At the end of July 2012, I concluded a nine month process of using iOS as my primary computing platform. The goal was to see if I could accomplish all I needed to do using only my iPhone and iPad. I learned that I could, but that I was ever-so-slightly forcing it.
When I started, I only had an iPhone. I used Numbers and Pages to create cue sheets for a weekly radio broadcast. Soon, I moved to Byword for new document creation (Pages on iPhone is too cramped for New Documents.) and forced myself to learn Markdown.
Then it got interesting in April 2012. My wife gave me an iPad for my birthday, and around the same time some friends and I were developing a podcast. Why not see if we could use the iPad to produce it? After a few hoop-jumps, I recorded, edited, and released* the first three episodes on iPad.
(*Only show 003 was fully finished on iPad. The other two had help from desktop GarageBand. And in all cases, Transmit was used to upload files to our server.)
Even with the successes, what made me rethink iOS-only was the general needs I have, primarily keyboard input and (moreso) an exposed file system. It’s not realistic for me to get a working rhythm going with 45% of an iPad screen available when typing on glass. I bought a Bluetooh keyboard, but it’s equally disruptive to have a hybrid workflow where I have to touch the screen or home button to drive the iPad. It makes sense to me that Apple would engineer a proper physical keyboard to drive the iOS interface for iPad after four generations.

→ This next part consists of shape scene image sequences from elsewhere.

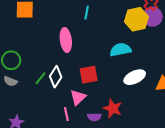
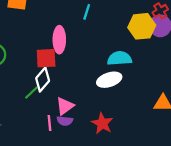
red square: (89, 75) -> (46, 58), moved
white ellipse: (135, 77) -> (109, 80), moved
green line: (41, 78) -> (31, 93), moved
purple semicircle: (94, 117) -> (65, 121), moved

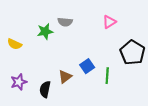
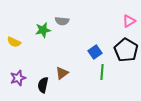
pink triangle: (109, 22) -> (129, 21), moved
blue square: (87, 66) -> (95, 52), moved

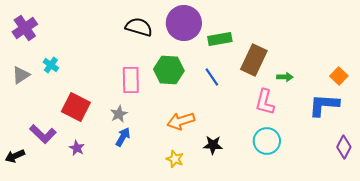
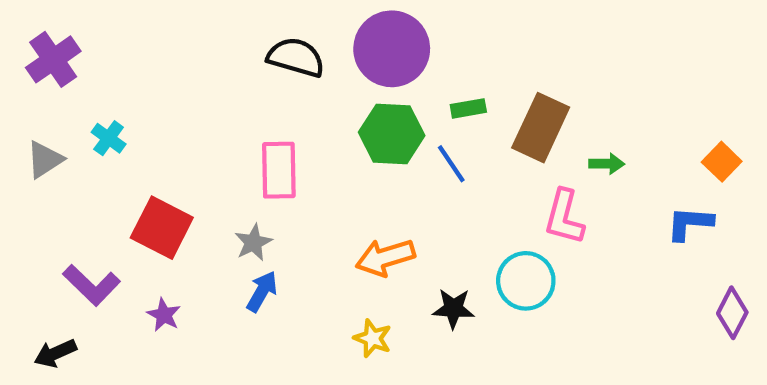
green rectangle: (220, 39) -> (468, 108), moved, size x0.7
green hexagon: (169, 70) -> (392, 134), moved
blue L-shape: (324, 105) -> (690, 223), size x0.7
cyan circle: (267, 141) -> (526, 281), moved
black arrow: (15, 156) -> (55, 353), moved

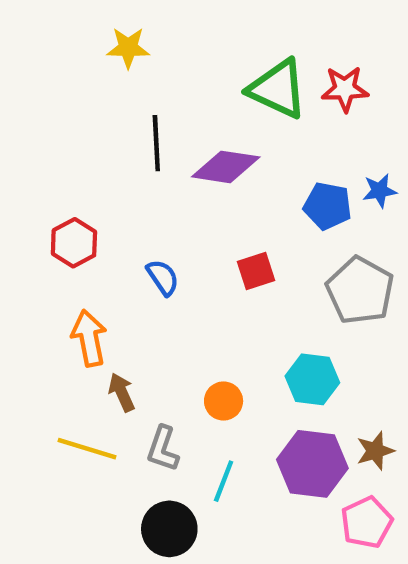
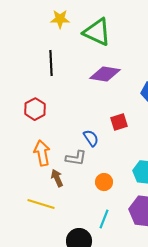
green triangle: (278, 89) -> (97, 32), moved
black line: (156, 143) -> (51, 63), moved
blue semicircle: (163, 277) -> (91, 138), moved
gray L-shape: (163, 449) -> (76, 158), moved, turned -100

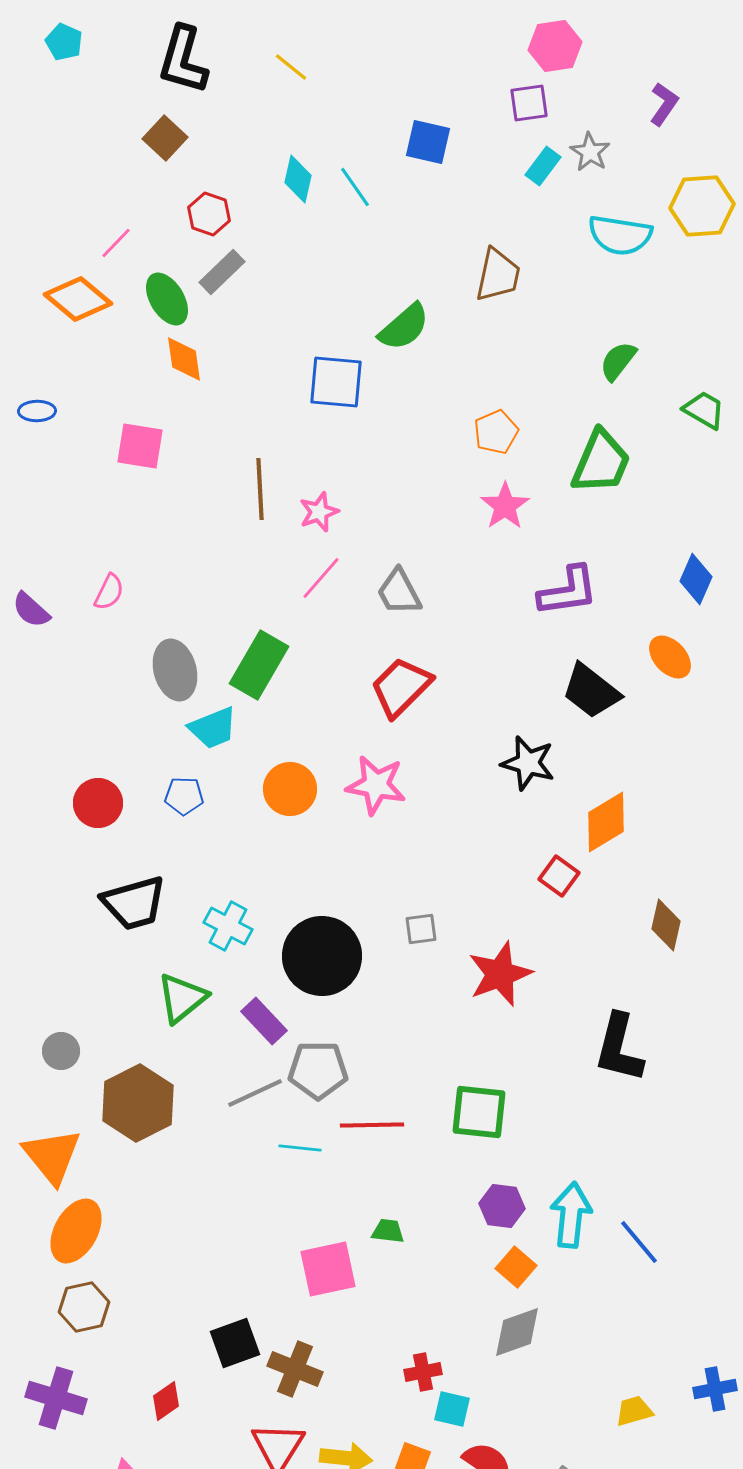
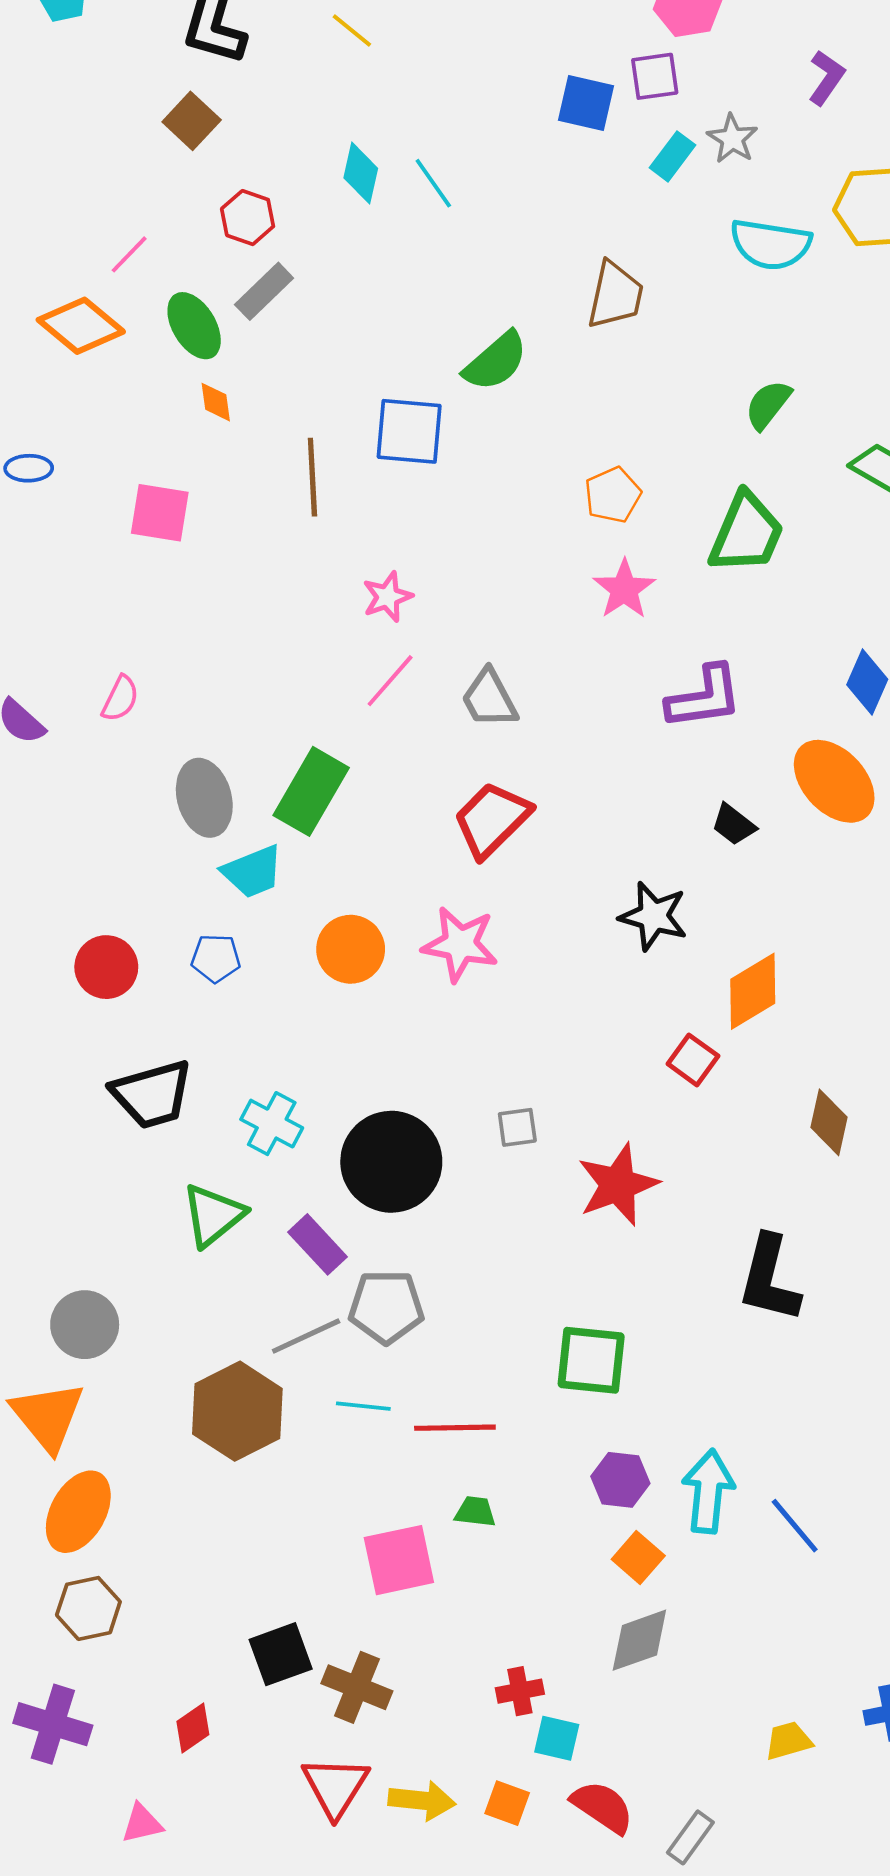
blue square: (428, 142) -> (586, 103), moved
orange diamond: (184, 359) -> (216, 402), size x0.7
brown line: (260, 489) -> (312, 477), moved
orange ellipse: (670, 657) -> (834, 781), size x1.5
black trapezoid: (591, 691) -> (734, 825), size x0.6
gray circle: (61, 1051) -> (85, 1325), moved, size x1.4
brown hexagon: (138, 1103) -> (237, 1411), moved
red line: (372, 1125) -> (455, 1428), moved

But that tablet is the Real Thing™. I’m telling you, it handles a four-man podcast production without issue; four concurrent data streams per show without breaking a sweat. Battery hit: nominal. Heat: non-issue. Speed: fast. And this is iPad 2 hardware. (And the software never crashed on me; even when I ran out of drive space on one occasion.)
Hopefully by iOS 7 I can get a file system; although I doubt it. My takeaway: although iOS is not the Swiss Army knife that I was hoping for, it’s my stable go-to platform in nearly every use case.